[Source data]
☆ ☆ ☆
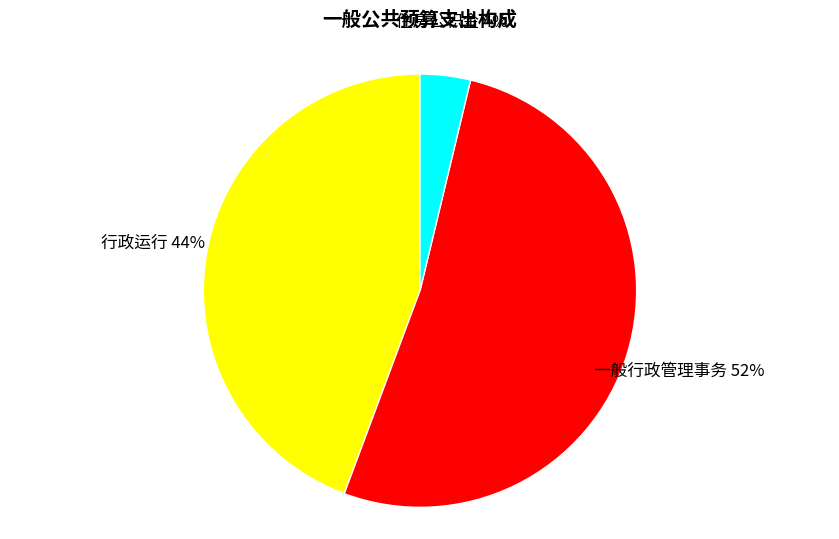

Is there a majority slice in this chart?

Yes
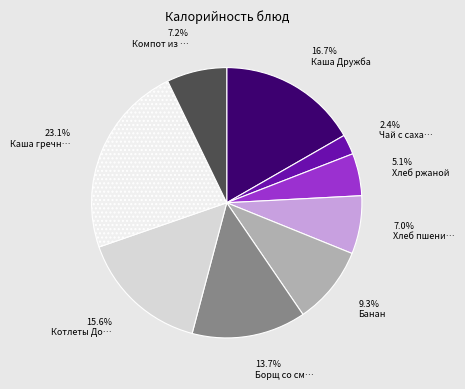

Is there any slice that represents more than half of the pie?

No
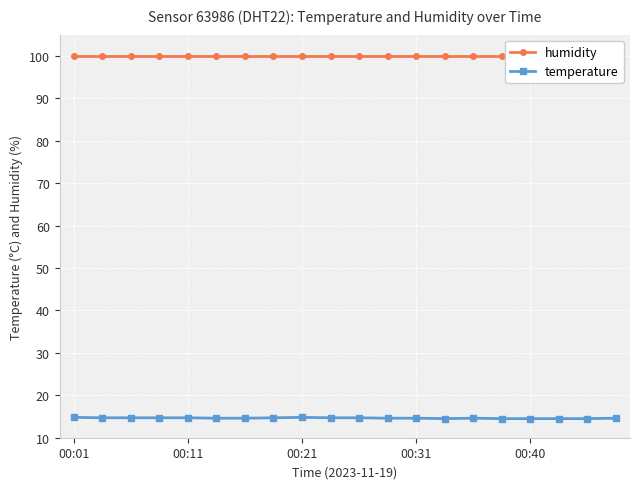

How many lines are shown in the chart?

2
☆ ☆ ☆
Directive ▸ Rewrite the items with each occurrence of "slice" renamed to "segment", leaving everything else unchanged. Omit the pictures from your answer.

Written response ▸
Is there a majority segment in this chart?

Yes

Is there any segment that represents more than half of the pie?

No

How many lines are shown in the chart?

2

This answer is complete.